Portable nuclear magnetic resonance (NMR) spectroscopy and relaxometry are ideal technologies for providing process control in real factory environments. Real time process control improves the economics of chemical reactions in both batch and flow modes as product yields are increased. This work does not consider the less challenging method of factory analysis by introducing small flow rates (low Reynold’s number), slip streams or periodic mixture sampling followed by offline laboratory investigation. Rather, this work focuses on bringing the instrument to the factory to explore chemistry in native factory infrastructure, including high volume metal pipes with turbulent (Reynold’s number > 4000) flowing mixtures. NMR has already been used to study high viscosity industrial products undergoing laminar flow (Reynold’s number < 2000) e.g. toothpaste, detergent, tomato paste.[1,2] This work extends NMR to the study of turbulent mixed systems and both magnetic resonance imaging and immediate response, relaxometry based approaches to process monitoring will be presented.
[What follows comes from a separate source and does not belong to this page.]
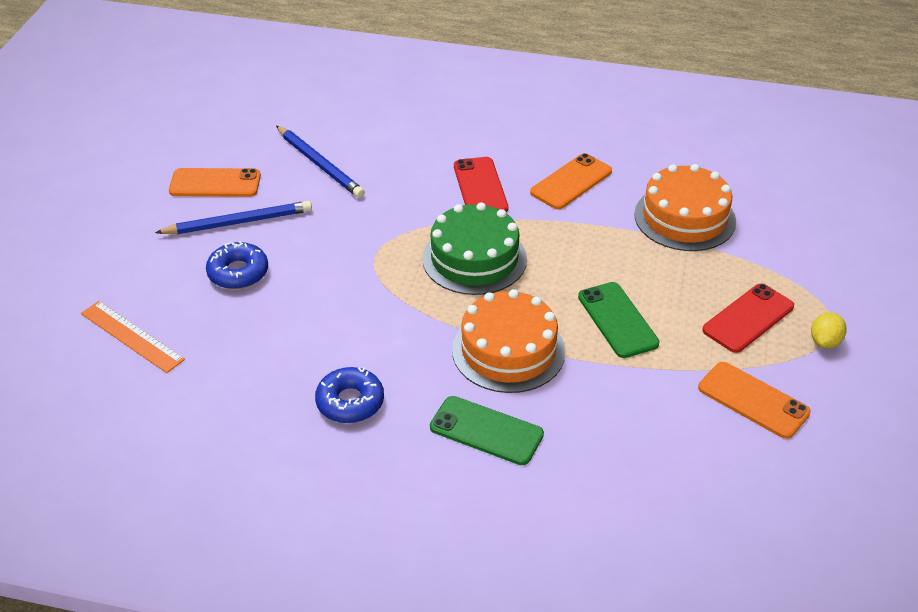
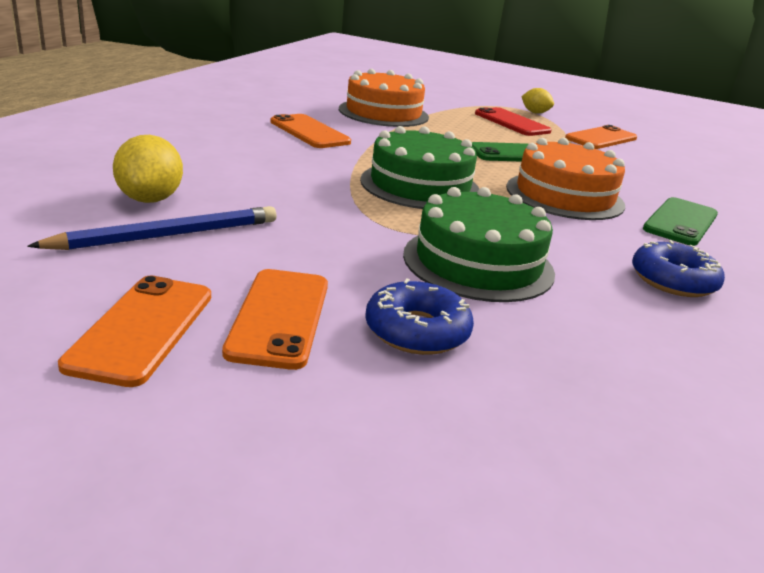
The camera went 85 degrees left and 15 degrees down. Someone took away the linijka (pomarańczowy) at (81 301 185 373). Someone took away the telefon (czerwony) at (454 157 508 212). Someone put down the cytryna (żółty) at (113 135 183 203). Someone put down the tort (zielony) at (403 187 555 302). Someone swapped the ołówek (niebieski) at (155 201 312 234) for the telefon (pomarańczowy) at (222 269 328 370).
Results from the flow cavitation extraction of biomass serve as a benchmark example of this work as it was noticed that both the nuclear spin relaxation properties and sample viscosity of the biomass water mixture change during batch mode, ultrasound assisted extraction. A hydrodynamic, flow cavitation extractor based on industry standard designs was built and interfaced to a low magnetic field, permanent magnet based, NMR imaging system to determine at what flow rates conventional spin echoes and single point images fail. More importantly the extractor provides the landscape for developing new and resurrecting forgotten methods of NMR flow characterization that work in samples with Reynold’s numbers exceeding 4000. Finally, the details of an inexpensive, portable instrument which is suitable for this factory environment project will be provided.
References:
1. Kim, S; Garvey, C; Leary, T; McCarthy, M. Real Time Monitoring of Tomato Concentrate Processing Using RF Sensors. Advanced Nondestructive Evaluation II 2008.
2. McCarthy, M. J.; Bobroff, S. Nuclear Magnetic Resonance and Magnetic Resonance Imaging for Process Analysis. Encyclopedia of Analytical Chemistry 2006.